In an interview with ITV News during a trip to Scotland, he said: “When you’ve got hostages being held at gunpoint, when you’ve got children dying in Gaza, my focus is on them, not on the various different voices in the Labour Party, because that is where the real concern is.”
Jess Phillips, the shadow minister for domestic violence and safeguarding, was among 10 frontbenchers who defied the leader’s order not to vote for the amendment, resigning from Sir Keir’s top team.
But shadow defence secretary John Healey said he “regrets” losing his frontbench colleagues, emphasising that they would all work to put Sir Keir in Downing Street.
Asked whether rebelling would rule them out of a ministerial post in a Labour government, Mr Healey said: “That’s for well down the track.”
Mr Healey insisted there was a “deeper unity” in the Labour Party than the rebellion appeared to indicate.
He said he understood why backbenchers wanted to “respond to their constituents and call for an immediate ceasefire”. But he insisted that the “vast majority” back what he described as the most practical step, of calling for humanitarian pauses to allow aid into Gaza and get the hostages out.
Mr Healey argued that the frontbenchers who broke ranks to call for a ceasefire still want to see Sir Keir become prime minister. “I know they all wrestled with this difficult decision, and I know they all have said that they 100 per cent want Keir Starmer in Downing Street and will work together to secure a Labour government,” he told Times Radio.
“This is a difficult issue that we faced last night, but Keir Starmer was right, when it comes to a parliamentary vote, to be firm – to require collective responsibility and discipline.”

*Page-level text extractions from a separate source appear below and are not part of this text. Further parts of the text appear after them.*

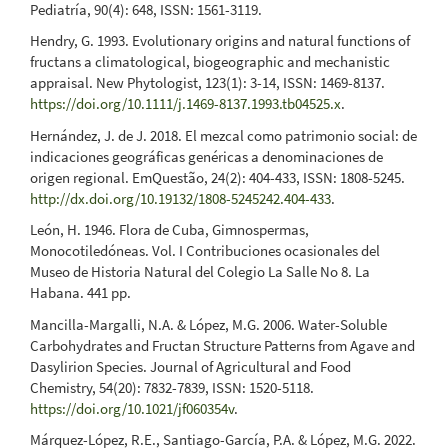
Pediatría, 90(4): 648, ISSN: 1561-3119.
Hendry, G. 1993. Evolutionary origins and natural functions of
fructans a climatological, biogeographic and mechanistic
appraisal. New Phytologist, 123(1): 3-14, ISSN: 1469-8137.
https://doi.org/10.1111/j.1469-8137.1993.tb04525.x
.
Hernández, J. de J. 2018. El mezcal como patrimonio social: de
indicaciones geográficas genéricas a denominaciones de
origen regional. EmQuestão, 24(2): 404-433, ISSN: 1808-5245.
http://dx.doi.org/10.19132/1808-5245242.404-433
.
León, H. 1946. Flora de Cuba, Gimnospermas,
Monocotiledóneas. Vol. I Contribuciones ocasionales del
Museo de Historia Natural del Colegio La Salle No 8. La
Habana. 441 pp.
Mancilla-Margalli, N.A. & López, M.G. 2006. Water-Soluble
Carbohydrates and Fructan Structure Patterns from Agave and
Dasylirion Species. Journal of Agricultural and Food
Chemistry, 54(20): 7832-7839, ISSN: 1520-5118.
https://doi.org/10.1021/jf060354v
.
Márquez-López, R.E., Santiago-García, P.A. & López, M.G. 2022.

Other former shadow ministers now on the back benches include Yasmin Qureshi, Afzal Khan, Paula Barker, Rachel Hopkins, Sarah Owen, Naz Shah and Andy Slaughter.
Parliamentary private secretaries Dan Carden and Mary Foy, who had been working with deputy Labour leader Angela Rayner, joined them in stepping down.
MPs voted 293 to 125, with a majority of 168, to reject the SNP’s amendment calling for “all parties to agree to an immediate ceasefire” in Gaza.